(Bakery Outlet; 2011)
By Kaylen Hann | 7 September 2011
Homey recently asked what defines chillwave as a genre—without asking what purpose chillwave serves. So, I’ll tell you what purpose: a fucking cheap one. Do you know how cheap it is to enjoy chillwave? It’s crashing your neighbor’s BBQ for dinner kinda cheap. Bike-riding cheap! Like 2 AM tacos and Old Style, it is explicitly (and deliciously) designed to enhance and resonate with the most impoverished and unemployed slouching-about sessions on docks, on beaches, on old carpets with your roommates, in bedrooms, and in the backs of cars that are going absolutely nowhere.
But with gasoline running roughly a vital organ donation a gallon, who among us can honestly fork up the fliff for the egregious mileage and time involved in properly listening to shit like half-ponderous, half-lazy ‘90s post-punk? Cruising around with a flattened palm belly-surfing the waves of air out an open window for album-lengths of time? No one, that’s who. And with the Witches’ unexpected and unerringly executed post-punk debut LP, Forever—well, not being able to enjoy this in the way chillwave should be enjoyed is suddenly something a little lamentable.
With their album art featuring a house set on a dirt-mound yard chock-full of bones, Witches’ are a band with a post-punk, pop sound resting on grounds haunted to the rafters by influence and blatantly pin-pointable reference. Sebadoh, R.E.M, early Guided by Voices, the Breeders—if it’s ‘90s post-punk, chances are it’s got a secure foothold somewhere in delineating the Athens-based trio’s emotional-lackey, highway-gobbling aesthetic.

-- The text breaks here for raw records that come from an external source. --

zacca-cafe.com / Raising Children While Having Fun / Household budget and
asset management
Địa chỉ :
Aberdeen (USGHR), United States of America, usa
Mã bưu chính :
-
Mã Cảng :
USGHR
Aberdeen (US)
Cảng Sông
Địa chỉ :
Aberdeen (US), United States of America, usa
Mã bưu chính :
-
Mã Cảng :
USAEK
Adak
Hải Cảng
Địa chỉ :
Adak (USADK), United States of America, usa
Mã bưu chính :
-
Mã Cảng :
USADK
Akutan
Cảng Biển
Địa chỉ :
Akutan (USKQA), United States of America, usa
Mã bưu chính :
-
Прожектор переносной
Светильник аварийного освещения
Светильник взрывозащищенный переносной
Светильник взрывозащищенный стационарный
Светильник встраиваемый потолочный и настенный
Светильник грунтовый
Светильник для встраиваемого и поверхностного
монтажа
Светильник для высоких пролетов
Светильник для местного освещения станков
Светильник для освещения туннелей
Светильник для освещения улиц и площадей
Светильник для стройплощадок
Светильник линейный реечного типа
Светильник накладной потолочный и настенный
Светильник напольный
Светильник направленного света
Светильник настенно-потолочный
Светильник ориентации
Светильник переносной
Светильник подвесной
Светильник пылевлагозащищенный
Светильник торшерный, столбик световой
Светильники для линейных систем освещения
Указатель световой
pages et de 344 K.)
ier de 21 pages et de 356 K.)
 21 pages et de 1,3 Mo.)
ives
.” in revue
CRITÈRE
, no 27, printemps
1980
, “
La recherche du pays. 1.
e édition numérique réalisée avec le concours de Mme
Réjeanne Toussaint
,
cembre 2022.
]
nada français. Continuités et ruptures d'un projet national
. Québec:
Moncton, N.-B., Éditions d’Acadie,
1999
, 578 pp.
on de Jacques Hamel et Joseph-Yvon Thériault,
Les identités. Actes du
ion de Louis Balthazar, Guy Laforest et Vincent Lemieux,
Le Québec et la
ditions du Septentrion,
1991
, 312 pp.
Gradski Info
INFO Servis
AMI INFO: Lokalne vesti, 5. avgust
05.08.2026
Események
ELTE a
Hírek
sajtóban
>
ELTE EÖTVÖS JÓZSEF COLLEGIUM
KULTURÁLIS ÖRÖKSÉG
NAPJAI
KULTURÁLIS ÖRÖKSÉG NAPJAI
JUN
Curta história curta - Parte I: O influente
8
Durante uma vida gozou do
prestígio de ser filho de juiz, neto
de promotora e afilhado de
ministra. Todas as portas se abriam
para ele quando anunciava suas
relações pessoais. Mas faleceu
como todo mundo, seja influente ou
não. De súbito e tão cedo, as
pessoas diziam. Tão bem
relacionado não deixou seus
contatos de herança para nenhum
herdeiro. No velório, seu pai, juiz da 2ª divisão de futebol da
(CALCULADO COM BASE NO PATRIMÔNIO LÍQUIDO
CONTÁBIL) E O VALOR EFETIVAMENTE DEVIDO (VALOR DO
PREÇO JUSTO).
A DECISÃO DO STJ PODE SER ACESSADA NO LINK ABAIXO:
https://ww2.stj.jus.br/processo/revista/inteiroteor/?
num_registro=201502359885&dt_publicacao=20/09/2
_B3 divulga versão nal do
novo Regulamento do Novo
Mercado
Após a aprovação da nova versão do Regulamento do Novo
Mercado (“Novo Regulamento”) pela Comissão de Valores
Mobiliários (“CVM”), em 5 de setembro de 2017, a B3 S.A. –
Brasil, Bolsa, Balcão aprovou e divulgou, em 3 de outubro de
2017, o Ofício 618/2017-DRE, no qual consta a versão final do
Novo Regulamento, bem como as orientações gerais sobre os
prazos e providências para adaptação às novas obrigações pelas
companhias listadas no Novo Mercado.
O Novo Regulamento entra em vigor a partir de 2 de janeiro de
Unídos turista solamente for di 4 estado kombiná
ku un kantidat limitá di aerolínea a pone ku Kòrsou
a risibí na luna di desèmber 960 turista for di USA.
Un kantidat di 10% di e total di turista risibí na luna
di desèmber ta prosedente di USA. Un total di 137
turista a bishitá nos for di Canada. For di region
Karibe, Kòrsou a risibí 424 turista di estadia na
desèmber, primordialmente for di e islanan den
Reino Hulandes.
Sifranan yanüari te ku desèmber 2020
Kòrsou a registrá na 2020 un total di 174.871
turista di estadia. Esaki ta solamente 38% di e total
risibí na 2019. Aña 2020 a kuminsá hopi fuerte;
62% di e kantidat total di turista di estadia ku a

If too infused with a Seattle grunge-lean for “dance-deserving,” then at least this would be “nod-deserving.” This particularly toothsome album is flush with former straight-up singer/songwriter Cara Beth Satalino’s grunge-y digs of guitar, her wry-twisted lyrics landing flatter than hot, hour-old PBR on the palette as she simultaneously stretches and shouts, “I’ve got my heart on straight, but my head is in the wrong place,” (“Ray”) and repeats, “I want to be the one who never says ‘why’/ I want to be the one who never says goodbye” (“Never Sez Bye”). She hangs out those words like she’s setting deer-hide to dry; with the tart smack of petulance, it’s the closest I’ve heard a female vocalist come to Pavement, short of that time I heard Julie Doiron cover “Shady Lane.”
From evasively worded, quippy, and resilient opener “Creature of Nature” to its final strains, this ‘90s, car-cruising kind of introspection would strike a loud “w’evs” on the ears if it weren’t for the tense tremble that pinches in on songs like “Disappointment” and “Never Sez Why,” sending the taut vocals a-quiver like a Harlequin romance thigh. To that effect, Satalino’s vocals muster up an impressive strength and projection that are at once bafflingly urgent and nonchalant. With Michael Clancy’s minimal percussive input and the lax bass lines of Jared Gandy, the spotlight never has much cause to shift off of Satalino. Though given the foreground and the amount of attention she’s bogarting, there’s not much she does to extend herself. There’s no dazzling flaunt of acrobatics or limit-testing; she really only gives up her lackadaisical composure a measly moment, roughly approaching “screech” during “Disappointment”‘s final vocal surges. Given the generosity of the pop-hooks, the generally affable pace of the tracks, and the ten-track brevity of the album—while there’s room for riskier vocal gestures, riskier rhythms, or some bigger-balls-ed bass toils—it’s either not ambitious enough or just too well-crafted and listenable to wear on the nerves.
Perhaps it’s because Witches aren’t really straining themselves, Forever‘s pace is one the bandmates certainly could clip along at, well…forever. That’s cool with me. “Whatever.” It’s just a shame that my odds of talking anyone into driving around on open road with the windows rolled down all wasteful-like, the gas meter ticking down unnoticed, are next to nada. Maybe if you’re lucky, you can just find a way to write off the joy-ride on your taxes. And if not: there’s always chillwave.